I want to represent characters or morphemes from words into vectors (like td idf or similar) so that when I cluster them they are together and some measure of distance is able to detect similarity.
If you want to represent morphemes or words into vectors, I can recommend you to use Word2Vec
Word2Vec
Word2vec is a set of methods/algorithms that are usually used in word embeddings.
How does this work? You can easily find out here:
- https://www.quora.com/How-does-word2vec-work , or here
- https://en.wikipedia.org/wiki/Word2vec
There is a good paper about that, which is done by Mikolov in NIPS 2013 (https://papers.nips.cc/paper/5021-distributed-representations-of-words-and-phrases-and-their-compositionality.pdf)

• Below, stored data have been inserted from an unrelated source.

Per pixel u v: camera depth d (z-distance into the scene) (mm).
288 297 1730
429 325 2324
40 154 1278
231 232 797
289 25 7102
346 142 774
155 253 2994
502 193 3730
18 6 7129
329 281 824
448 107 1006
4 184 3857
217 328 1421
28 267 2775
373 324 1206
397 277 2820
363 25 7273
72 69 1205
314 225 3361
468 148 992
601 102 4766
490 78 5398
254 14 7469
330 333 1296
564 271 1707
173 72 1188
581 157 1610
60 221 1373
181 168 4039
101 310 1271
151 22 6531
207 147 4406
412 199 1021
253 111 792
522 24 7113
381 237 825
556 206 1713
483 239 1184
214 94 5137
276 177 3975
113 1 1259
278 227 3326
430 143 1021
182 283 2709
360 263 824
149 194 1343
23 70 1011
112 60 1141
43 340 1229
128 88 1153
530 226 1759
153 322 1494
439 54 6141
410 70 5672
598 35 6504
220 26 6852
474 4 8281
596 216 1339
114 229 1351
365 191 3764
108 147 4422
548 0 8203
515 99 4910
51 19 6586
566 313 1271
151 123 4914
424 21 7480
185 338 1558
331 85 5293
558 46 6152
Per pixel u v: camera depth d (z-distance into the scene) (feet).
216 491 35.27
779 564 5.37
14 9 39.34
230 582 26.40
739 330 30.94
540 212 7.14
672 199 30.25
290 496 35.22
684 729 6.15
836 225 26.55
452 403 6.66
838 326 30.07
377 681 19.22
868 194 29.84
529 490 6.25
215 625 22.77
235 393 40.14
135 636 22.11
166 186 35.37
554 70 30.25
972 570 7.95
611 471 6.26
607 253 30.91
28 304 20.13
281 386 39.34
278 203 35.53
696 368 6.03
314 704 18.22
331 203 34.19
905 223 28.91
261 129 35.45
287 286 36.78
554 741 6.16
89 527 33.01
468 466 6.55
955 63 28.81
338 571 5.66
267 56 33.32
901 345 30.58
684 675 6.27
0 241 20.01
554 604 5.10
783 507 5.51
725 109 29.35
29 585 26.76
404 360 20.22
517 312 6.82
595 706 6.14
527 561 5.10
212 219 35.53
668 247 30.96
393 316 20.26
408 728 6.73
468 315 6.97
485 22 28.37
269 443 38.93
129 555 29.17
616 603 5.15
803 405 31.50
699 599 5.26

Also, there are many really nice library for this
- Using DeepLearning4J (https://deeplearning4j.org/word2vec)
- Using TensorFlow (https://www.tensorflow.org/versions/r0.11/tutorials/word2vec/index.html)
- Original Google version (https://code.google.com/archive/p/word2vec/)
Roughly speaking, it consists of two main methods: Skip Gram and Bag of Words (CBOW)
In addition to IDF and TF, sveral ways can be applied, such as word occurrence in the document, i.e., if the word appears in the documet, then its value is 1, but 0 if not. Another method relies on word counts in the document.